Une arnaque pour l’Europe
L’Europe, en revanche, s’inquiète légitimement de cet intérêt étasunien. Elle subirait un véritable affront : après trois ans d’efforts acharnés pour se libérer du gaz russe, elle se retrouverait contrainte de l’importer à nouveau (à un coût plus élevé) via son allié atlantique – potentiellement impliqué dans le sabotage des gazoducs germano-russes. Une arnaque pure et simple. L’Allemagne a exclu toute reprise des livraisons via Nord Stream 2, réaffirmant son engagement à l’indépendance énergétique.

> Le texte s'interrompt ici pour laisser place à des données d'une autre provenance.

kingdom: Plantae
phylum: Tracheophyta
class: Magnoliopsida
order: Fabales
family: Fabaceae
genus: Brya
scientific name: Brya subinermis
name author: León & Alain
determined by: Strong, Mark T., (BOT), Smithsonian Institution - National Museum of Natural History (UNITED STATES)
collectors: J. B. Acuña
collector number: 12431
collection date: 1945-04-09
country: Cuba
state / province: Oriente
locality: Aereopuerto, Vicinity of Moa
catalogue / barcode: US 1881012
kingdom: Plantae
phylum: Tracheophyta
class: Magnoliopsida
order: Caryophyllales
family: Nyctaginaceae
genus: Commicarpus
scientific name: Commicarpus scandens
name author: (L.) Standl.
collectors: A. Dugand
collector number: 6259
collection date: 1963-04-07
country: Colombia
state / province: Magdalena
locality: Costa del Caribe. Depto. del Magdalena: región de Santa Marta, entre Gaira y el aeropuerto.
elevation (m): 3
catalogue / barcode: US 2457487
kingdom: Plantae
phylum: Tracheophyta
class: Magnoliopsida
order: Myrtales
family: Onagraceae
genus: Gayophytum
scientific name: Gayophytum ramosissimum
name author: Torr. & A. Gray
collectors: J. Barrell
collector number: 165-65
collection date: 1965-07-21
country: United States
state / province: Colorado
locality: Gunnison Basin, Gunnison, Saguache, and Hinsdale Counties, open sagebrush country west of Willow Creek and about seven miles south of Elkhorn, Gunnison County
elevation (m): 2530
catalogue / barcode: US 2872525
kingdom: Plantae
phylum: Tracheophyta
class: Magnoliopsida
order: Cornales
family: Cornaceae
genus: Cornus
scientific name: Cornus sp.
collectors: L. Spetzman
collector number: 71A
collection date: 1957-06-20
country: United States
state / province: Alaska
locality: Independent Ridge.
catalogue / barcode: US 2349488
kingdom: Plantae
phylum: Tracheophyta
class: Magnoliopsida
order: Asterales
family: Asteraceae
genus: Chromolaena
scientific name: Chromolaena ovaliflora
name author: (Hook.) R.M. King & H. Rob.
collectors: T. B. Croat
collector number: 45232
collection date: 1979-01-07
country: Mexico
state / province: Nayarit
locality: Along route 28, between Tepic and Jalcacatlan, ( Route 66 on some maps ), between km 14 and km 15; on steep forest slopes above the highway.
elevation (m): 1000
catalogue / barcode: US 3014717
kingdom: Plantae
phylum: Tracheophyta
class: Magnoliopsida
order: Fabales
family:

Une partnership énergétique créerait un axe inédit Washington-Moscou. L’Europe, exclue des négociations, serait reléguée à un rôle subalterne face aux États-Unis. Non seulement les pays européens redeviendraient dépendants de Moscou, mais les États-Unis garantiraient cette dépendance, tout en en tirant d’importants profits.
Nord Stream peut-il être restauré ?
Malgré l’explosion des gazoducs en 2022, qui fit bouillonner la mer Baltique pendant des jours, le projet géopolitique n’a pas perdu son élan. Bien qu’au bord de la faillite, Nord Stream AG prévoit des travaux de conservation sur Nord Stream 2 dès les deuxième et troisième trimestres 2025. Fin janvier, le gouvernement danois a donné son feu vert. On estime que le gazoduc endommagé Nord Stream 2 A contient encore 9 à 10 millions de m³ de gaz naturel, tandis que Nord Stream 2 B est intact et rempli de gaz à 54 bars (contre 103 initialement). Les travaux concerneront d’abord les réparations, mais pourraient annoncer un rétablissement complet.
Un transfert du gazoduc à des investisseurs étasuniens nécessiterait une autorisation spéciale des gouvernements allemand et étasunien. Berlin s’oppose fermement à sa réactivation, insistant sur son indépendance énergétique. Cependant, certains partis susceptibles de former la prochaine coalition gouvernementale seraient plus ouverts à un approvisionnement russe à bas coût.
La justice suisse, chargée de la faillite de Nord Stream AG, prend son temps. En théorie, la société devait être liquidée en janvier, mais le tribunal de Zoug a reporté la décision à mai, évoquant les élections étasuniennes et allemandes. Les prochaines semaines seront décisives pour l’Europe.